Soon after purchasing the two major and the two minor options, the corporation assigned the major call option and the minor call option to a charity. At the time of the assignment, the corporation held a loss position in the major call option and a substantially offsetting gain position in the minor call option. Pursuant to section 1256, the corporation reported the loss on the major call position, and not the gain on its minor call position, on its Federal income tax return.
In Summitt v. Commissioner, supra at 264, we analyzed the "delivery" or "settlement" requirement under section 1256(g)(2), concluding:
A foreign currency option is a unilateral contract that does not require delivery or settlement unless and until the option is exercised by the holder. An obligation to settle may never arise if the holder does not exercise its rights under the option. It is clear that, as originally enacted in 1982, * * * [the statute] applied only to forward contracts. The statute referred to a contract which required delivery of the foreign currency, not to a contract in which delivery was left to the discretion of the holder.

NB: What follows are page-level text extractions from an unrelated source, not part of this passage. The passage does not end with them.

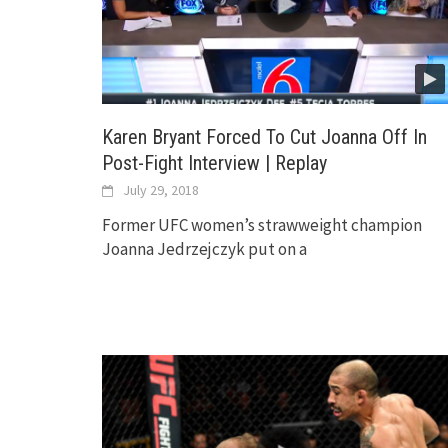
Karen Bryant Forced To Cut Joanna Off In
Post-Fight Interview | Replay
July 29, 2018
Former UFC women’s strawweight champion
Joanna Jedrzejczyk put on a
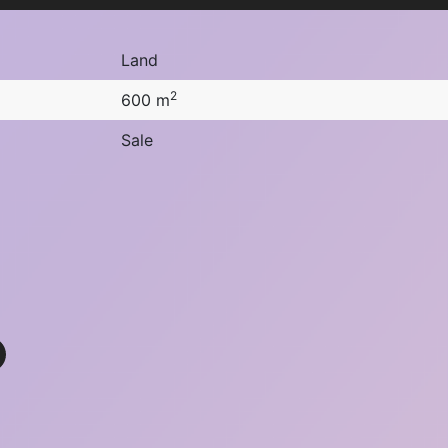
Land
2
600 m
Sale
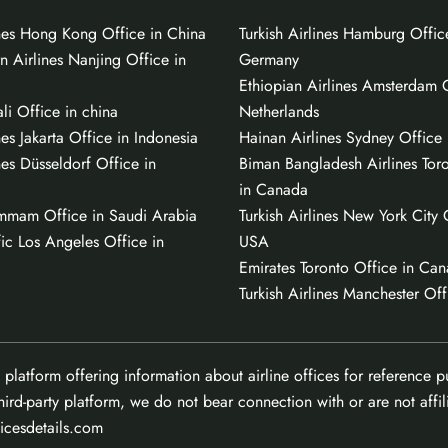
ines Hong Kong Office in China
Turkish Airlines Hamburg Offic
n Airlines Nanjing Office in
Germany
Ethiopian Airlines Amsterdam O
li Office in china
Netherlands
nes Jakarta Office in Indonesia
Hainan Airlines Sydney Office i
nes Düsseldorf Office in
Biman Bangladesh Airlines Tor
in Canada
mmam Office in Saudi Arabia
Turkish Airlines New York City 
ic Los Angeles Office in
USA
Emirates Toronto Office in Ca
Turkish Airlines Manchester Off
 platform offering information about airline offices for reference 
hird-party platform, we do not bear connection with or are not affili
ficesdetails.com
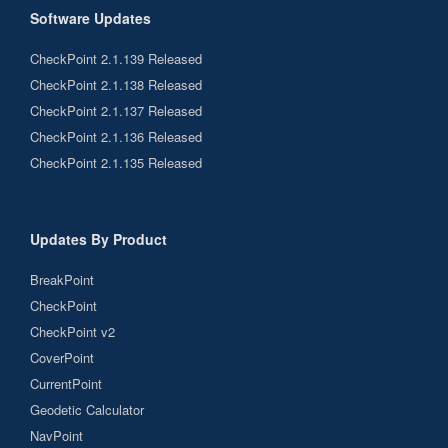
Software Updates
CheckPoint 2.1.139 Released
CheckPoint 2.1.138 Released
CheckPoint 2.1.137 Released
CheckPoint 2.1.136 Released
CheckPoint 2.1.135 Released
Updates By Product
BreakPoint
CheckPoint
CheckPoint v2
CoverPoint
CurrentPoint
Geodetic Calculator
NavPoint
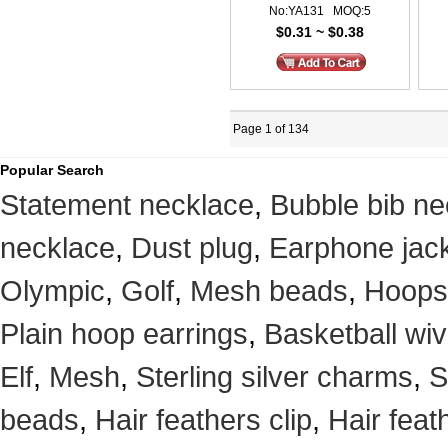
No:YA131 MOQ:5
$0.31 ~ $0.38
Page 1 of 134
Popular Search
Statement necklace
,
Bubble bib ne
necklace
,
Dust plug
,
Earphone jack
Olympic
,
Golf
,
Mesh beads
,
Hoops
Plain hoop earrings
,
Basketball wi
Elf
,
Mesh
,
Sterling silver charms
,
S
beads
,
Hair feathers clip
,
Hair feat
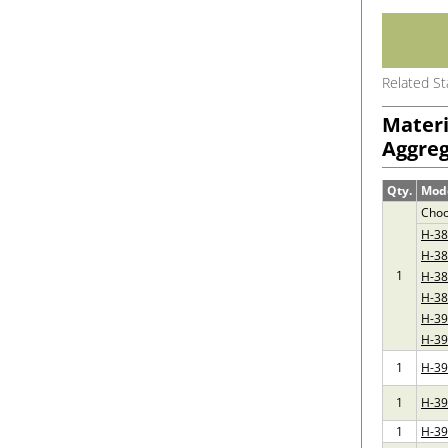
Related S
Materi
Aggreg
Qty.
Mod
Choo
H-3
H-38
1
H-3
H-38
H-3
H-39
1
H-3
1
H-3
1
H-3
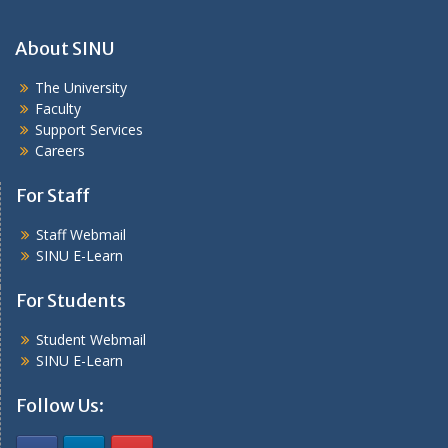
About SINU
The University
Faculty
Support Services
Careers
For Staff
Staff Webmail
SINU E-Learn
For Students
Student Webmail
SINU E-Learn
Follow Us:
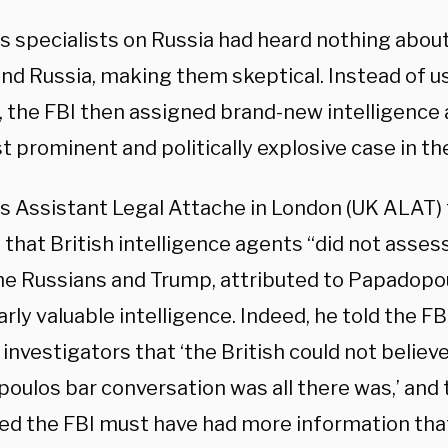
’s specialists on Russia had heard nothing abou
nd Russia, making them skeptical. Instead of u
, the FBI then assigned brand-new intelligence 
 prominent and politically explosive case in th
’s Assistant Legal Attache in London (UK ALAT) 
that British intelligence agents “did not asses
he Russians and Trump, attributed to Papadopou
arly valuable intelligence. Indeed, he told the FB
 investigators that ‘the British could not believ
oulos bar conversation was all there was,’ and
ed the FBI must have had more information that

We further held that the phrase "or the settlement of which depends on the value of" in section 1256(g)(2)(A)(i), which was added to the original statute pursuant to the Deficit Reduction Act of 1984, Pub.L. 98-369, sec. 722(a)(2), 98 Stat. 972, was added:
to allow a cash-settled forward contract to come within the term "foreign currency contract". Foreign currency contracts can be physically settled or cash-settled, but they still must require, by their terms at inception, settlement at expiration. * * * [Id. at 264-265.]
Finding the plain language of the statute to be "dispositive", we held that a foreign currency option does not fall within the meaning of a "foreign currency contract" under section 1256(g)(2).Id. at 265.
The only factual distinction the Court sees between the options discussed in Summitt v. Commissioner, supra, and the options before us is the fact that the options in this case had barrier features. As stated above, a barrier feature does not change the fact that the derivative is an option. Accordingly, consistent with our conclusion in Summitt, we find that the foreign currency options petitioners entered into are not "foreign currency contracts" as defined by section 1256(g)(2), and we sustain respondent's determinations for 2002 with respect to respondent's motion for partial summary judgement.
Petitioners argue that Summitt was decided on an incomplete factual base. Petitioners suggest that because Summitt was decided without the testimony of a foreign currency options expert, the Court did not have the information needed to make a proper judgment. We disagree. Summitt v. Commissioner, 134 T.C. 248 (2010), like this case, was decided on summary judgment and, therefore, the facts were viewed in a light most favorable to the taxpayers. Under those circumstances Summitt held that foreign currency options were economically distinguishable from contracts covered by section 1256.Id. at 263-266. The testimony suggested by petitioners is nothing more than the legal conclusions of a supposed industry expert. We made our legal determination on the section 1256 issue in Summitt.
We have considered all of petitioner's contentions, arguments, and requests that are not discussed herein, and we conclude that they are without merit or irrelevant.
To reflect the foregoing,
An appropriate order will be issued.